Consider that if you remove SailPoint from the equation: If both accounts were created manually in AD, if both of them correlate to the second account, then the correlation logic is incorrect ot not sufficient.

You still may be able to handle it better for the account request, but we’d need more information about where the values are being calculated/modified.

3

Hello,

What rule are you using to change the name and is the name being changed on the request, or directly in AD?

R:I am using a Before Rule (Create). It takes the original request coming from the Request Center, performs the validations, and returns the sAMAccountName so that ISC can create the account.

What is your Correlation Logic looking at? Does it look at other attributes besides DN, such as sAMAccountName?

Yes, the rule considers the employee number, which is unique for each user. With this, ISC is able to identify the account that was created. However, for some reason, it ends up linking a different account.

Is the DN being set as an IdentityAttribute or calculated during provisioning?

The DN is calculated through a transform in create account/provisioning police.

In this case, I noticed in the IQService logs that after the account create request, it sends a modify right afterward. However, this modify request has a different native identity than the create request, and because of that, the second identity ends up being linked to the first account — at least that’s what I understood.

4

Hi @henriqueoliveira2026

The issue you are seeing usually happens because ISC tracks the account using the nativeIdentity returned during provisioning. If the nativeIdentity changes between the Create and Modify operations, ISC may not correctly match the account that was created.

In your scenario:

The Create request is sent with one DN (nativeIdentity).

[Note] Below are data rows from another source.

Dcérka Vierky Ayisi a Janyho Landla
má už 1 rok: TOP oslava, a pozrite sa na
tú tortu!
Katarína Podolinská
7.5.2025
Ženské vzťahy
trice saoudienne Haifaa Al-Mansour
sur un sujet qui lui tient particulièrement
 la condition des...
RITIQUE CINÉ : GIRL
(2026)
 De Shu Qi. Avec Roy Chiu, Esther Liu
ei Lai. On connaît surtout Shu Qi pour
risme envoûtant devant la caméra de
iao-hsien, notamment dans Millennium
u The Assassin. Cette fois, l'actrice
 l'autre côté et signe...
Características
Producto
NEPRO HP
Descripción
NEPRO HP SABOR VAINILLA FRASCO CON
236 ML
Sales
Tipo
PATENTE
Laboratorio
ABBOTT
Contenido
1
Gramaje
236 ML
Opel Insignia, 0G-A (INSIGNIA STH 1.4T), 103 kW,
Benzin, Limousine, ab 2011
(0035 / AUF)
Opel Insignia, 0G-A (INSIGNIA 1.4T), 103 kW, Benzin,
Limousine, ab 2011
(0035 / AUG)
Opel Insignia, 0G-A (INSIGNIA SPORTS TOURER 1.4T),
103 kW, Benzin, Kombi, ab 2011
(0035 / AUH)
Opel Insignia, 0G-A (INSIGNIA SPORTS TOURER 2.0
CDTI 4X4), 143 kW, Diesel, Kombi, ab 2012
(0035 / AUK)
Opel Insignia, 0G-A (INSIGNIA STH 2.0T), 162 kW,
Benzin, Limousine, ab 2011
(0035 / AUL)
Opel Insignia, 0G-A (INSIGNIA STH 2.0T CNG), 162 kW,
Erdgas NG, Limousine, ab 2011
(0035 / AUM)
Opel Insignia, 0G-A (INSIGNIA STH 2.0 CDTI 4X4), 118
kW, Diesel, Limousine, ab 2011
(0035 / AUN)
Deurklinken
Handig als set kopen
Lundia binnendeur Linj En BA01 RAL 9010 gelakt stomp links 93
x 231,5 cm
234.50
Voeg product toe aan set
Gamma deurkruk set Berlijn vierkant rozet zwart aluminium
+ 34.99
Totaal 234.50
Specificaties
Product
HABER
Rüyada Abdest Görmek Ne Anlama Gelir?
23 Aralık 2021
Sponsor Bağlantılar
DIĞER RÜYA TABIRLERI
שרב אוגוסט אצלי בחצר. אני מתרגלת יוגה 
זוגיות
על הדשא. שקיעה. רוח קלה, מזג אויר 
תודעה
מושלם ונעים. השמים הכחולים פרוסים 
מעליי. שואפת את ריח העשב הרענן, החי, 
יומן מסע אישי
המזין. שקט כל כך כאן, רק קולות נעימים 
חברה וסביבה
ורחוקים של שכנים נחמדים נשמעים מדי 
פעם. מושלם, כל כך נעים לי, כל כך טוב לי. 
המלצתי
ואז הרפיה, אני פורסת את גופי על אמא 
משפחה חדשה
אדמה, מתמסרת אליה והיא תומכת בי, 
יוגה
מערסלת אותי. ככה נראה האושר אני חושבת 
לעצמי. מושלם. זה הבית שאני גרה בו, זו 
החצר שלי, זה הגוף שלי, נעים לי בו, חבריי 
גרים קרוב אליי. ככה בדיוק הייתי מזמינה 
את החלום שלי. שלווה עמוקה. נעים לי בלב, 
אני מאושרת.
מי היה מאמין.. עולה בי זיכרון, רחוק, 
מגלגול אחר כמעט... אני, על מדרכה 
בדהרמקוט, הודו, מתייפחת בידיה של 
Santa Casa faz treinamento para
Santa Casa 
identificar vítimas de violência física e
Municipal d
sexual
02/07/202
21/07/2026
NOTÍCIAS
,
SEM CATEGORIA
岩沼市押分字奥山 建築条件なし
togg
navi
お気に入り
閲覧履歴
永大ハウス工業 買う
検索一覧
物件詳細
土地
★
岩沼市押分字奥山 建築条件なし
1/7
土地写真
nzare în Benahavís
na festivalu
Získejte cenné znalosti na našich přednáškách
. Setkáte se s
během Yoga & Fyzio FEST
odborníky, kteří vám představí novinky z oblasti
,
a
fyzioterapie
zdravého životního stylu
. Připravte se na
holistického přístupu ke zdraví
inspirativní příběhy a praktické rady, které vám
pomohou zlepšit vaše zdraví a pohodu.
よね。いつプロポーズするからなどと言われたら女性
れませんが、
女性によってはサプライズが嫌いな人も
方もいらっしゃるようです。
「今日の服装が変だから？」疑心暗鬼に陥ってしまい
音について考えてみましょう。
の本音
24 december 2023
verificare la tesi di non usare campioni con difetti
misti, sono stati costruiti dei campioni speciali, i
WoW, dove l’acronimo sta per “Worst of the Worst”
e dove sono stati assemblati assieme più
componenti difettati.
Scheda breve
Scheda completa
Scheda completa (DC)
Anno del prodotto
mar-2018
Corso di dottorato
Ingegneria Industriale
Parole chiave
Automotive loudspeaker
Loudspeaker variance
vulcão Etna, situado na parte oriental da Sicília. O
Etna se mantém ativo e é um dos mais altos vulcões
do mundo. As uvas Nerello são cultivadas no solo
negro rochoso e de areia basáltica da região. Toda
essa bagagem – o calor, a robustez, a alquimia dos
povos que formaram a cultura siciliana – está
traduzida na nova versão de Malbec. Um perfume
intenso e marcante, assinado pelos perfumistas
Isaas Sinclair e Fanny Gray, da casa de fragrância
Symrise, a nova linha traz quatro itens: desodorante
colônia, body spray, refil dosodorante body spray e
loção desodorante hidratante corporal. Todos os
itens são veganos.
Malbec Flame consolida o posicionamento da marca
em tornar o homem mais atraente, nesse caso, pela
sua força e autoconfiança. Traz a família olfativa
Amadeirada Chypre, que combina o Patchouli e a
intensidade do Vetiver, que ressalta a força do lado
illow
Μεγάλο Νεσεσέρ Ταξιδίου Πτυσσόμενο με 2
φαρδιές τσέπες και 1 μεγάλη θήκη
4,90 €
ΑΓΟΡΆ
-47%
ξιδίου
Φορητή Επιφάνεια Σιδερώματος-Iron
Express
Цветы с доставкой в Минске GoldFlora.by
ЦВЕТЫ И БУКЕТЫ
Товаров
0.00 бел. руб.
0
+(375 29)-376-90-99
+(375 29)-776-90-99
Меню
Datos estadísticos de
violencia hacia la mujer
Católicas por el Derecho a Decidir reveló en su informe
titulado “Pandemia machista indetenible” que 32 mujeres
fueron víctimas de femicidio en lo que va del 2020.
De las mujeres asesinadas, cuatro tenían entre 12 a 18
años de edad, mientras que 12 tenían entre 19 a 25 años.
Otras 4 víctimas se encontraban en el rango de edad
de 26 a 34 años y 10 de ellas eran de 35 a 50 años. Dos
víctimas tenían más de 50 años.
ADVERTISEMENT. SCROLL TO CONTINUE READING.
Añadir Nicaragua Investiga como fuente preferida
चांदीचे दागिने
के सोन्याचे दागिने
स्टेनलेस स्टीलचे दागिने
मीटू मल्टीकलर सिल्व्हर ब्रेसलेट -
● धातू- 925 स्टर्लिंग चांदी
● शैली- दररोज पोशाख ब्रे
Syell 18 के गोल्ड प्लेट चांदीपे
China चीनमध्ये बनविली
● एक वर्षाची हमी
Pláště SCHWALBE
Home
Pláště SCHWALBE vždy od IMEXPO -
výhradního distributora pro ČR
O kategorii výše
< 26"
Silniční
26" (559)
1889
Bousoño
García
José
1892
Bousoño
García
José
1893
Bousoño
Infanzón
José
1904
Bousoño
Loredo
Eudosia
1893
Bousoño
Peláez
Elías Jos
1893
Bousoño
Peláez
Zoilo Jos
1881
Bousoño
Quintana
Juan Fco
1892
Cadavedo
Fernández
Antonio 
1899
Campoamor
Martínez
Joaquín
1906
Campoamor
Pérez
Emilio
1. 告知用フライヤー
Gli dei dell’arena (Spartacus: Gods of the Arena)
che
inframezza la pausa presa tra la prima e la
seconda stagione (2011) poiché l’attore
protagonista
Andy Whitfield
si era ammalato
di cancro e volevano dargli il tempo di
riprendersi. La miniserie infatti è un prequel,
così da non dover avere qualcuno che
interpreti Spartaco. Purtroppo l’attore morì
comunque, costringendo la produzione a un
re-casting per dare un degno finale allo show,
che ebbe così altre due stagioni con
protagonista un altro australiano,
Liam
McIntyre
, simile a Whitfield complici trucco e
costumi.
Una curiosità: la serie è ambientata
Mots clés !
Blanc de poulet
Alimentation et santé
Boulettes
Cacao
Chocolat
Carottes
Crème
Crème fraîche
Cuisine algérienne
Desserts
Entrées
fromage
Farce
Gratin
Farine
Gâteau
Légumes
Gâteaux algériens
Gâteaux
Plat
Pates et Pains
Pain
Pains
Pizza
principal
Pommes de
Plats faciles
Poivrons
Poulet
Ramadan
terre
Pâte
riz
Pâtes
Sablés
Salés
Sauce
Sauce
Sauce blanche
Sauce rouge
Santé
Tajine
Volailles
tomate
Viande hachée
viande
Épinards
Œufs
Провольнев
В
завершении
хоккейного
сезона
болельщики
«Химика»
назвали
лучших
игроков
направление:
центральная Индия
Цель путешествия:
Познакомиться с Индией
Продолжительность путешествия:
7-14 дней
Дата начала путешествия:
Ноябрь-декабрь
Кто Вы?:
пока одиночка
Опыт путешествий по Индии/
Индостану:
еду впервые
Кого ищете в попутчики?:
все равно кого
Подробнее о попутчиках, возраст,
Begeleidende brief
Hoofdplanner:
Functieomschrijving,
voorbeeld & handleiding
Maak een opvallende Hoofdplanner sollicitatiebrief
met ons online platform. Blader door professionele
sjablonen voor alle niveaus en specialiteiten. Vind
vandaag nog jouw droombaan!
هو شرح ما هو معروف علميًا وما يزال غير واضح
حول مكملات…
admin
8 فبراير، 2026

After the account is created, a Modify request is triggered with a different DN.

Because the nativeIdentity value changed, ISC treats it as a different account and the link with the original identity can be lost.

A few recommendations that might help:

Ensure the same nativeIdentity is returned after provisioning

The DN generated during provisioning should match the DN returned to ISC. If the Before Provisioning rule modifies it, the rule should return the final DN that will exist in AD.

Avoid modifying the DN after the Create operation

If the DN changes after account creation, ISC may not track the account correctly.

Use stable correlation attributes

Since you mentioned employeeNumber is unique, make sure the correlation configuration prioritizes employeeNumber or sAMAccountName rather than DN.

Handle duplicate names before DN generation

For example, generate a unique CN using:

firstname.lastname

firstname.lastname1

or use sAMAccountName as part of the CN

This way the DN remains unique from the beginning, and ISC does not need to change nativeIdentity after provisioning.

Based on the IQService logs you mentioned, it looks like the modify operation is being triggered with a different nativeIdentity, which is likely causing the incorrect correlation.